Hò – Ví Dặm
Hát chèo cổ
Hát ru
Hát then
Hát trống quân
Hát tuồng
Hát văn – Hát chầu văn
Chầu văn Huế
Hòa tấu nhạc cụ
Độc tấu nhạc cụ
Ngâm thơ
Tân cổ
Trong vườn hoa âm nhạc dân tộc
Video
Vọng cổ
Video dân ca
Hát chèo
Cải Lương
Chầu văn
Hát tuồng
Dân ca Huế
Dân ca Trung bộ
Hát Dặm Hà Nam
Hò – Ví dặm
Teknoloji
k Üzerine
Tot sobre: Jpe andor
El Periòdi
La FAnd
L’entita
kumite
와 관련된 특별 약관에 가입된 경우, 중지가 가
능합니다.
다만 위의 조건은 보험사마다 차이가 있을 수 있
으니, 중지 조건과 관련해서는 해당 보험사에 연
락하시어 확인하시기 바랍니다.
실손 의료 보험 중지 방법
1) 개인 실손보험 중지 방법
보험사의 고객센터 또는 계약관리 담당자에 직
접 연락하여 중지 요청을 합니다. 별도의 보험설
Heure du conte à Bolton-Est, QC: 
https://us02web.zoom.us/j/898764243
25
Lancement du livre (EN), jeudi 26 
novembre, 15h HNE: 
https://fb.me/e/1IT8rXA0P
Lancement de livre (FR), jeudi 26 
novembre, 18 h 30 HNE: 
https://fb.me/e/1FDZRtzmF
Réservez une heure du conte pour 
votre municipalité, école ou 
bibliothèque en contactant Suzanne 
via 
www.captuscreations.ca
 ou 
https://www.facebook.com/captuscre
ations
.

* What to produce: Line by line, return the whole listing without a single difference.

* Task result:
Hò – Ví Dặm
Hát chèo cổ
Hát ru
Hát then
Hát trống quân
Hát tuồng
Hát văn – Hát chầu văn
Chầu văn Huế
Hòa tấu nhạc cụ
Độc tấu nhạc cụ
Ngâm thơ
Tân cổ
Trong vườn hoa âm nhạc dân tộc
Video
Vọng cổ
Video dân ca
Hát chèo
Cải Lương
Chầu văn
Hát tuồng
Dân ca Huế
Dân ca Trung bộ
Hát Dặm Hà Nam
Hò – Ví dặm
Teknoloji
k Üzerine
Tot sobre: Jpe andor
El Periòdi
La FAnd
L’entita
kumite
와 관련된 특별 약관에 가입된 경우, 중지가 가
능합니다.
다만 위의 조건은 보험사마다 차이가 있을 수 있
으니, 중지 조건과 관련해서는 해당 보험사에 연
락하시어 확인하시기 바랍니다.
실손 의료 보험 중지 방법
1) 개인 실손보험 중지 방법
보험사의 고객센터 또는 계약관리 담당자에 직
접 연락하여 중지 요청을 합니다. 별도의 보험설
Heure du conte à Bolton-Est, QC: 
https://us02web.zoom.us/j/898764243
25
Lancement du livre (EN), jeudi 26 
novembre, 15h HNE: 
https://fb.me/e/1IT8rXA0P
Lancement de livre (FR), jeudi 26 
novembre, 18 h 30 HNE: 
https://fb.me/e/1FDZRtzmF
Réservez une heure du conte pour 
votre municipalité, école ou 
bibliothèque en contactant Suzanne 
via 
www.captuscreations.ca
 ou 
https://www.facebook.com/captuscre
ations
.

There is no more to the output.